The position paper titled “Land Takeover Practices Employed by Israel in the West Bank”, published by Yesh Din, reviews and analyzes some of the methods used by various official Israeli bodies to take over land in the West Bank, as well as the results of legal proceedings undertaken by Palestinian residents, with Yesh Din’s help, in order to fight the land grab.
A survey of the proceedings in which Yesh Din represented Palestinian residents of the West Bank before the courts and various Civil Administration committees provides an overall picture of the practices and maneuvers the Israeli authorities use in order to increase the reservoir of land meant to serve Israeli interests in the West Bank.
International law prohibits the exploitation of the occupied territory to serve the needs of the occupier. Therefore, increasing the amount of land Israel builds on requires either legal acrobatics designed to create the appearance of the rule of law, or brazen defiance of the law while law enforcement authorities turn a blind eye.
The legal proceedings led by Yesh Din, and others, have challenged the state, especially with respect to unauthorized outposts in the OPT. These proceedings have forced Israel to expose its policy regarding the issue. One example is that after many years of claiming that any illegal construction must be removed, regardless of the status of the land, more recently, Israel’s official position has been that illegal construction on privately owned Palestinian land must be removed, but, any illegal construction on public land would be retroactively authorized.
As a result of the new position presented by the state, illegal construction on privately owned Palestinian land has stopped almost completely. However, there is a trend of declaring land in the West Bank as public land, or as it is commonly referred to, state land. Though public land is meant to serve the needs of the local population of the occupied territory – in practice, the Civil Administration allocates public land almost exclusively for the use of the settlements.

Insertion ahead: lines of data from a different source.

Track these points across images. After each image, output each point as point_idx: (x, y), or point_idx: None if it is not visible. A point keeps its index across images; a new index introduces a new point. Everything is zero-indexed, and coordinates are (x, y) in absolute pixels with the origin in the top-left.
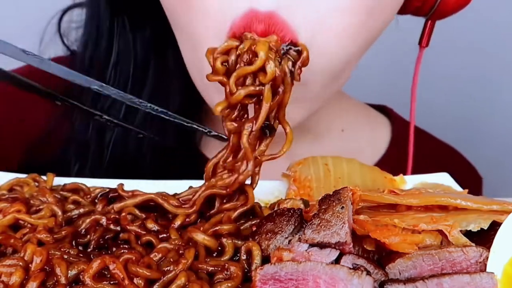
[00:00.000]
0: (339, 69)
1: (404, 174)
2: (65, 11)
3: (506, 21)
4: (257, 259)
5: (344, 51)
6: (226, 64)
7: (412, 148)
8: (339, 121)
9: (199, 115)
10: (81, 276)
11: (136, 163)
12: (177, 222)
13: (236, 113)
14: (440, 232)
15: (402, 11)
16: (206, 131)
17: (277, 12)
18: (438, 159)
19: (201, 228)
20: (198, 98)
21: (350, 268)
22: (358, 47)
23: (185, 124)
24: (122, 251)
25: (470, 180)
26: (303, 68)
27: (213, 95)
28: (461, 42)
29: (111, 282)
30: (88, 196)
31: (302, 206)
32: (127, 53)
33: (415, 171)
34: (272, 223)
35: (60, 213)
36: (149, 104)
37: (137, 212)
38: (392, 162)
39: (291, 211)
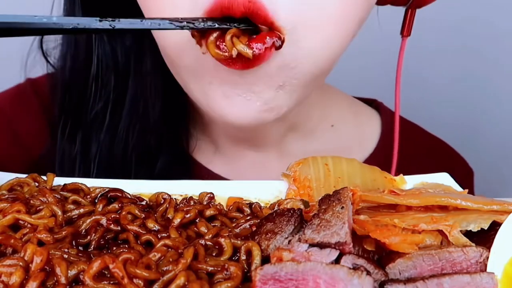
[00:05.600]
0: (329, 60)
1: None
2: None
3: (504, 24)
4: (257, 259)
5: (338, 37)
6: None
7: (398, 140)
8: (328, 116)
9: (184, 120)
10: (81, 276)
11: (121, 172)
12: (176, 220)
13: None
14: (440, 232)
15: (383, 1)
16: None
17: None
18: (428, 152)
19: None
20: (180, 102)
21: (350, 268)
22: (351, 32)
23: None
24: (122, 250)
25: (461, 173)
26: (292, 52)
27: (191, 83)
28: (459, 44)
29: (111, 282)
30: (88, 196)
31: (302, 206)
32: (108, 63)
33: (403, 165)
34: (272, 223)
35: (60, 213)
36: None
37: (137, 211)
38: (383, 156)
39: (291, 211)
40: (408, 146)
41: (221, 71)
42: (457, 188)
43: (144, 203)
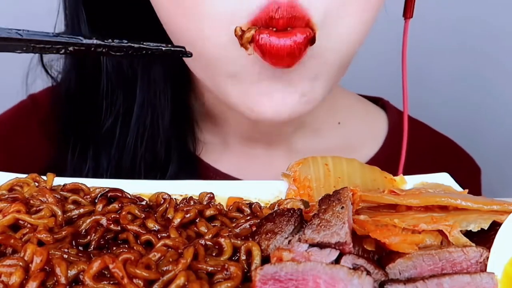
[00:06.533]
0: (358, 43)
1: (399, 164)
2: None
3: (507, 23)
4: (257, 259)
5: (362, 24)
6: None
7: (406, 134)
8: (335, 114)
9: (192, 126)
10: (81, 276)
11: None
12: (176, 220)
13: None
14: (440, 232)
15: None
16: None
17: (298, 2)
18: (436, 150)
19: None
20: (188, 108)
21: (350, 268)
22: (372, 18)
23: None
24: (122, 250)
25: (468, 171)
26: (323, 41)
27: (228, 86)
28: (460, 44)
29: (111, 282)
30: (88, 196)
31: (302, 206)
32: (116, 77)
33: (410, 163)
34: (272, 223)
35: (60, 213)
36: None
37: (136, 211)
38: (389, 154)
39: (291, 211)
40: (415, 144)
41: (264, 70)
42: (457, 188)
43: (144, 203)
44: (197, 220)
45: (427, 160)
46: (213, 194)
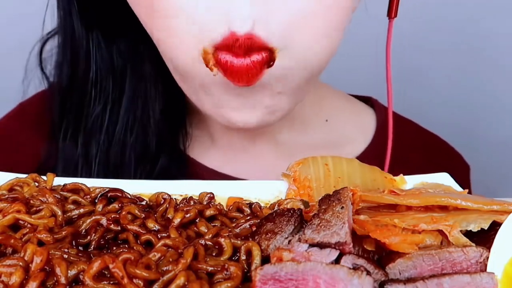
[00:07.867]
0: (319, 65)
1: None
2: (44, 42)
3: (503, 24)
4: (257, 259)
5: (322, 48)
6: None
7: (392, 130)
8: (323, 111)
9: (183, 119)
10: (81, 276)
11: (121, 172)
12: (176, 220)
13: None
14: (440, 232)
15: None
16: None
17: (255, 32)
18: (424, 148)
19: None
20: (180, 102)
21: (350, 268)
22: (339, 37)
23: None
24: (122, 250)
25: (457, 168)
26: (285, 64)
27: (202, 97)
28: (457, 44)
29: (111, 282)
30: (88, 196)
31: (302, 206)
32: (106, 68)
33: (398, 160)
34: (272, 223)
35: (60, 213)
36: None
37: (136, 211)
38: (377, 152)
39: (291, 211)
40: (403, 141)
41: (228, 88)
42: (457, 188)
43: (144, 203)
44: (197, 220)
45: (415, 158)
46: (213, 194)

In order to implement this new policy, all state authorities and Civil Administration bodies have been mobilized to favor offenders and find administrative and procedural solutions that would allow to retroactively authorize structures or communities, instead of fulfilling their duty to enforce the law and protect the property of the local population in the occupied territory, as required under international law and according to the rulings of Israel’s High Court of Justice.